■ WORK REQUEST ■
Among the records below, find the lines that hold the word "pixels" and report how many there are, with no other words.

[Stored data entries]
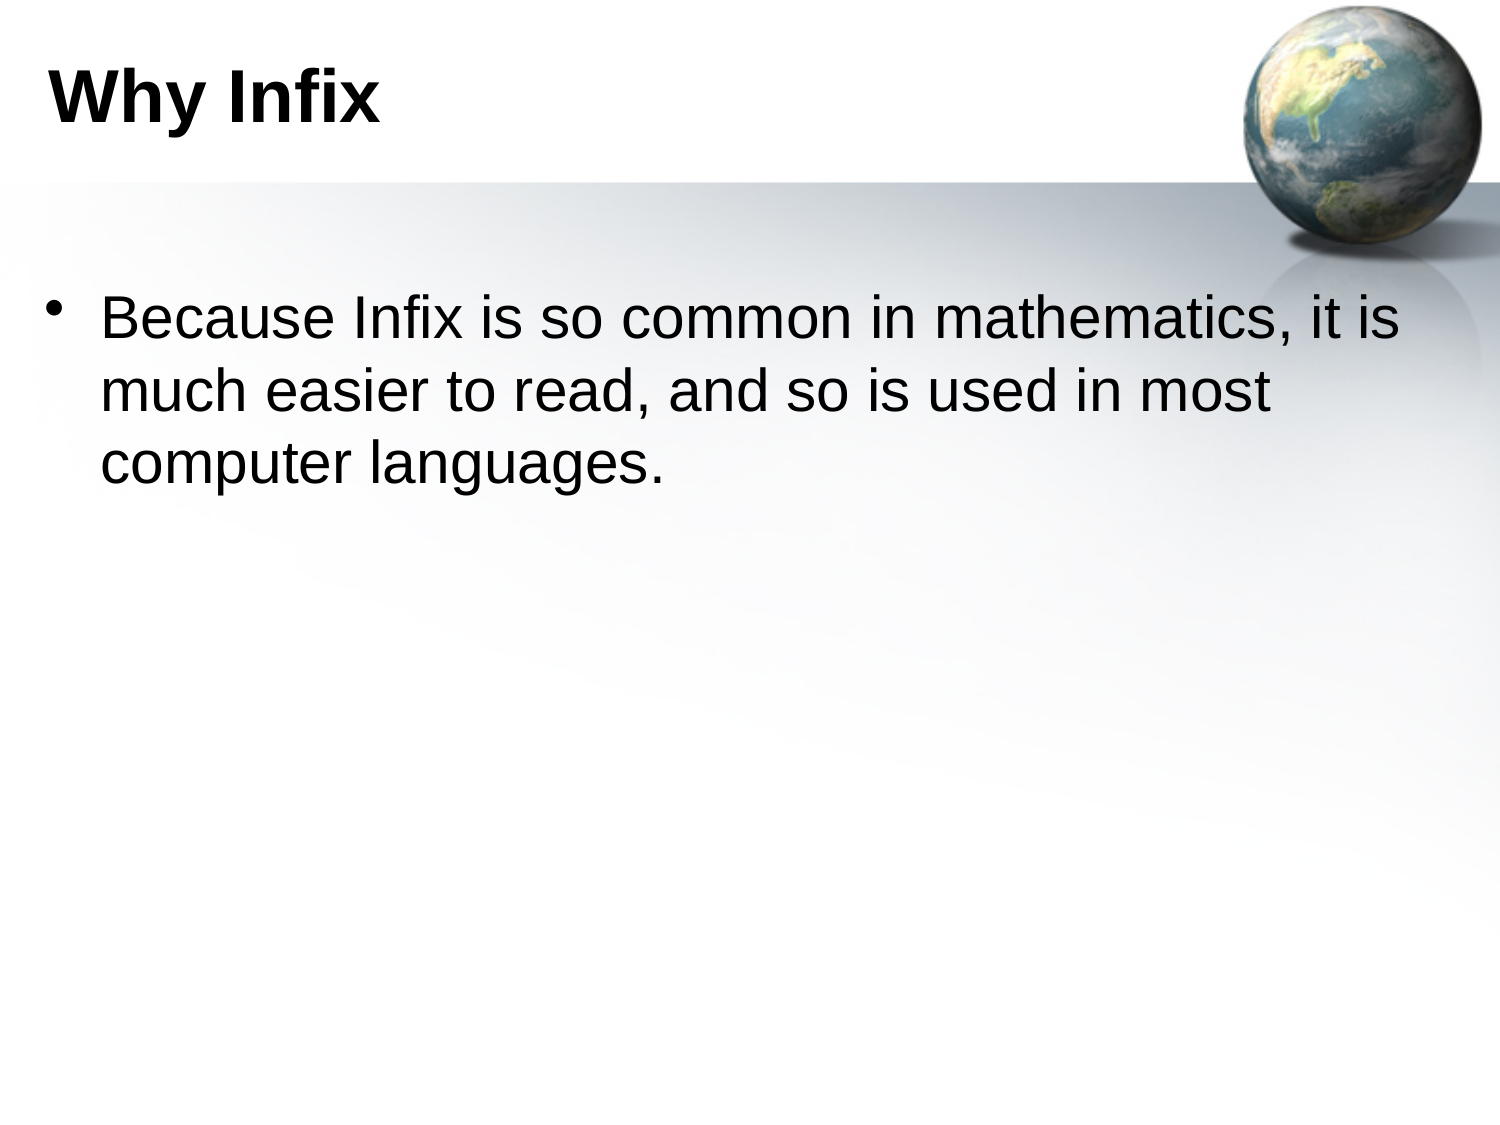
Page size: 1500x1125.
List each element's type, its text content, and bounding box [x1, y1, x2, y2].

list Because Infix is so common in mathematics, it is much easier to read, and so is used in most computer languages. [28, 270, 1471, 995]
picture [0, 0, 1500, 1125]
title Why Infix [33, 22, 1239, 162]
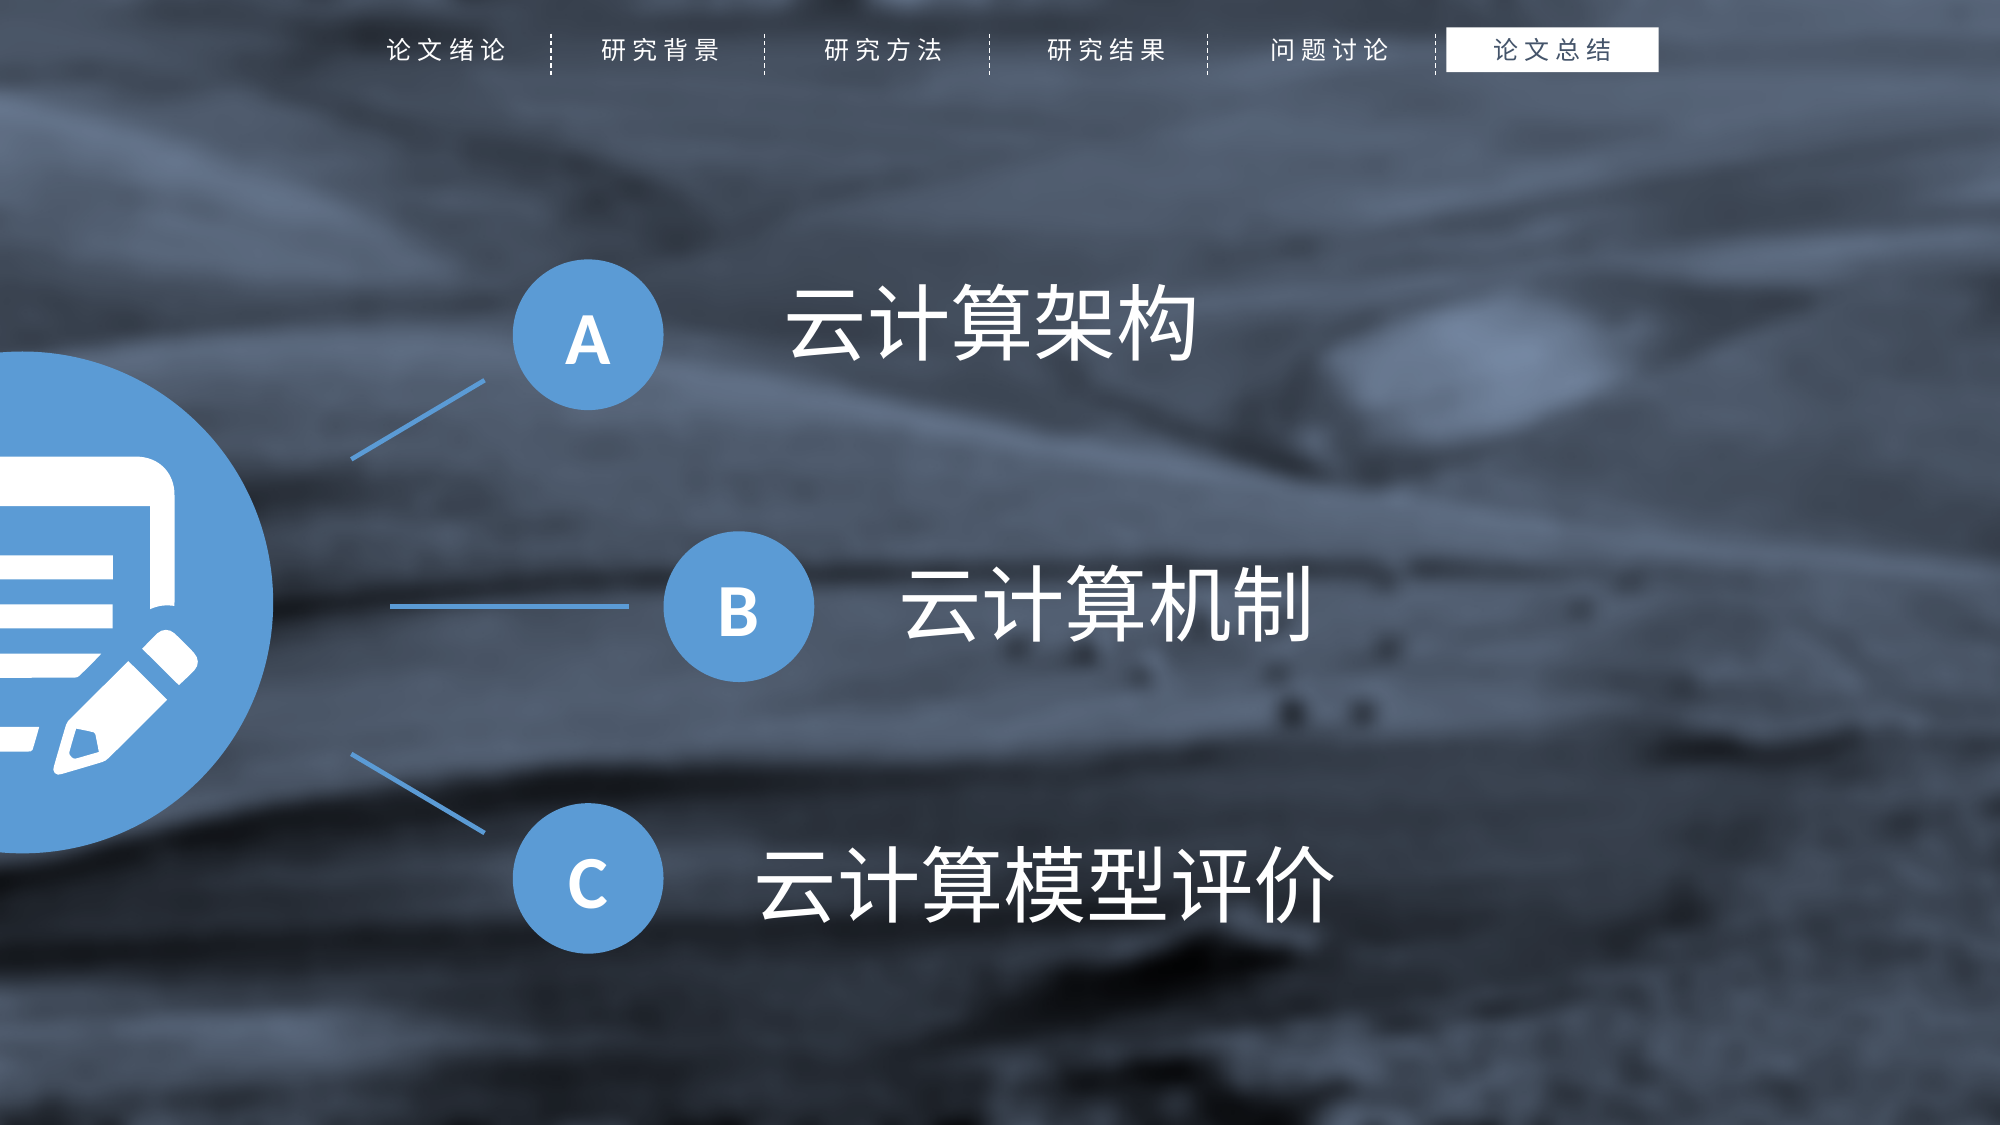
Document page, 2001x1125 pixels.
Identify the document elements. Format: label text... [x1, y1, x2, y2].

text_box 论文绪论 [341, 27, 551, 73]
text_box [351, 380, 485, 460]
text_box 研究结果 [1000, 27, 1213, 73]
text_box 论文总结 [1446, 27, 1659, 73]
text_box B [662, 530, 816, 684]
text_box 研究背景 [554, 27, 767, 73]
text_box 问题讨论 [1223, 27, 1436, 73]
text_box 研究方法 [777, 27, 990, 73]
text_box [0, 351, 274, 854]
text_box 云计算架构 [768, 264, 1232, 379]
text_box 云计算模型评价 [739, 825, 1605, 981]
text_box 云计算机制 [883, 545, 1359, 661]
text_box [351, 753, 485, 834]
text_box C [511, 802, 665, 955]
text_box A [511, 258, 665, 412]
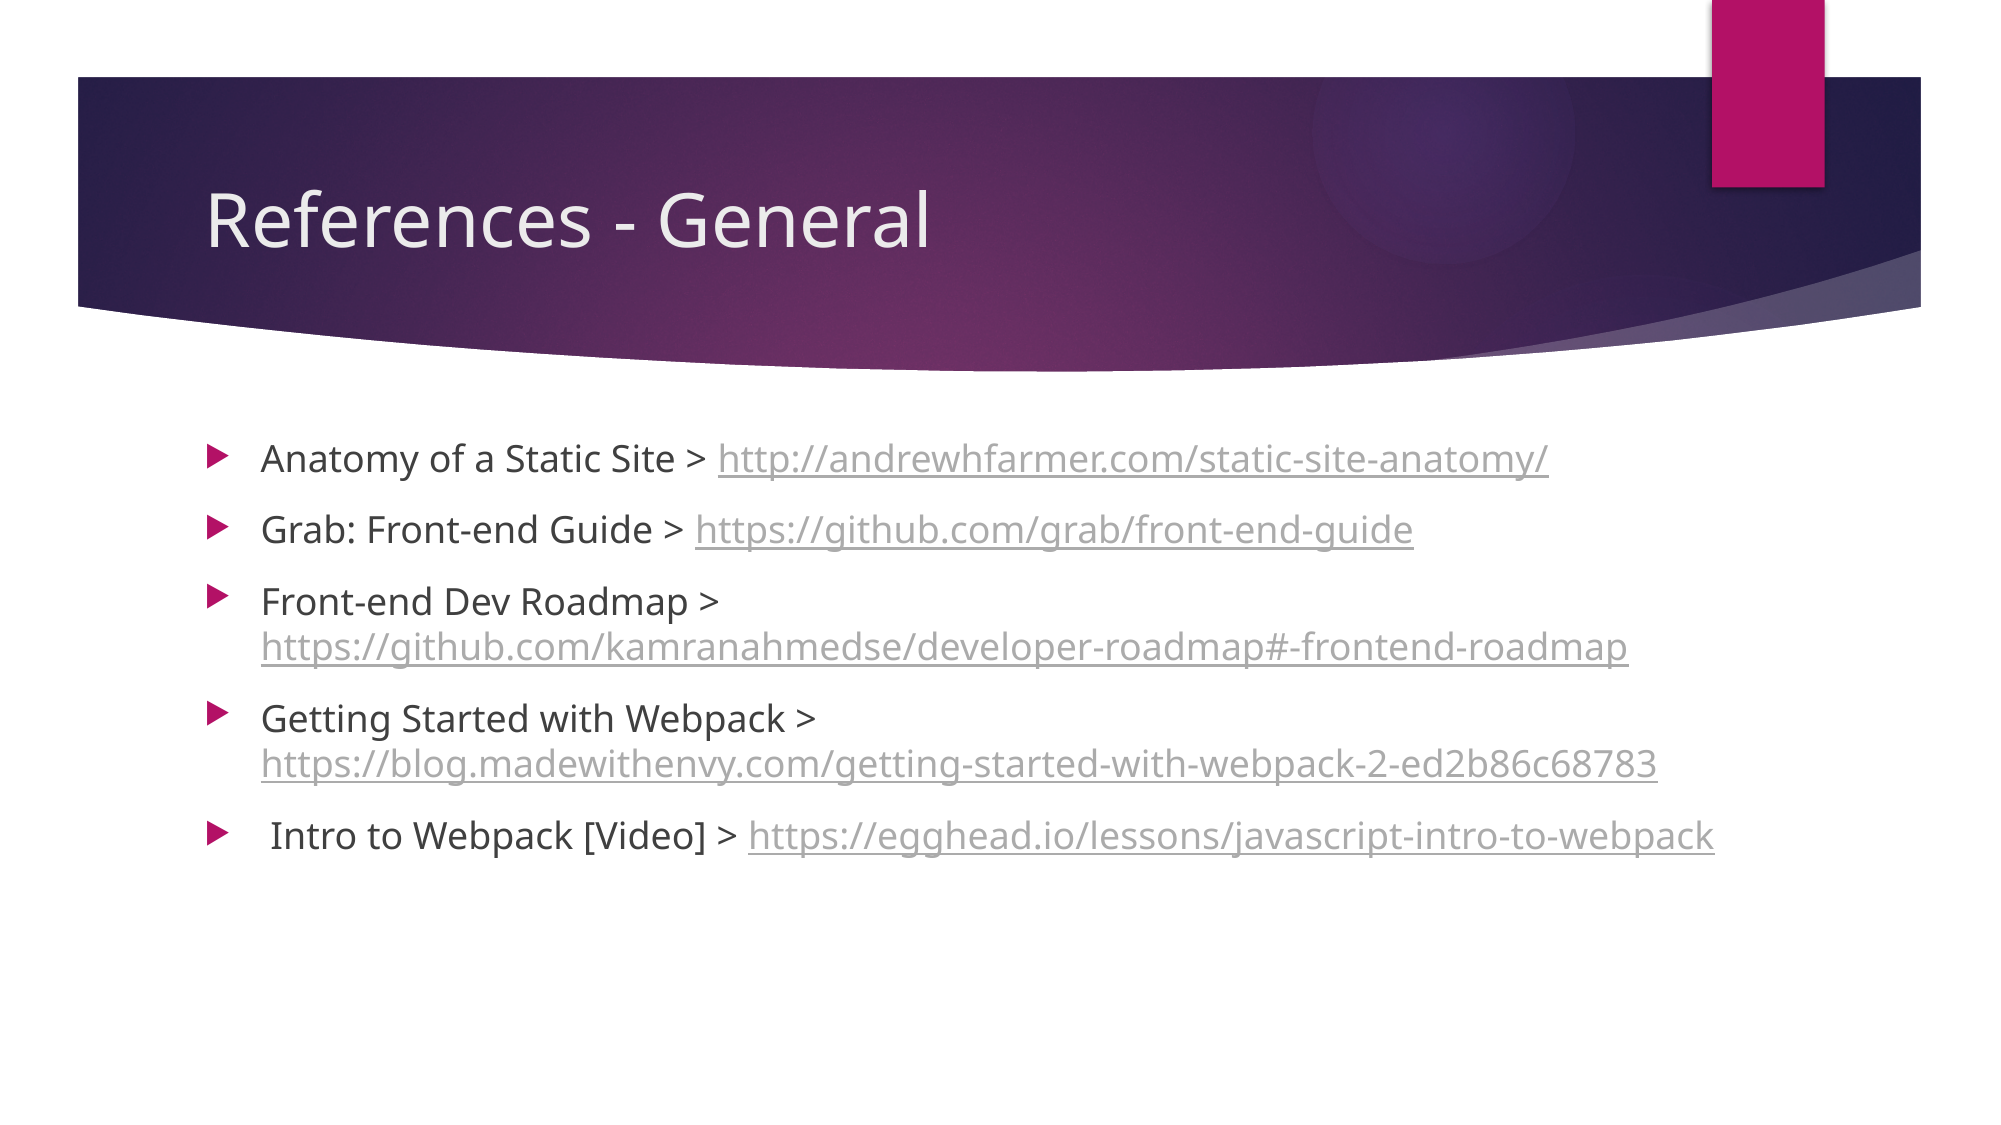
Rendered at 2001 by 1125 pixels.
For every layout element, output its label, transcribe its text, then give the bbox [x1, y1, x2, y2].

■ SOLUTION ■
2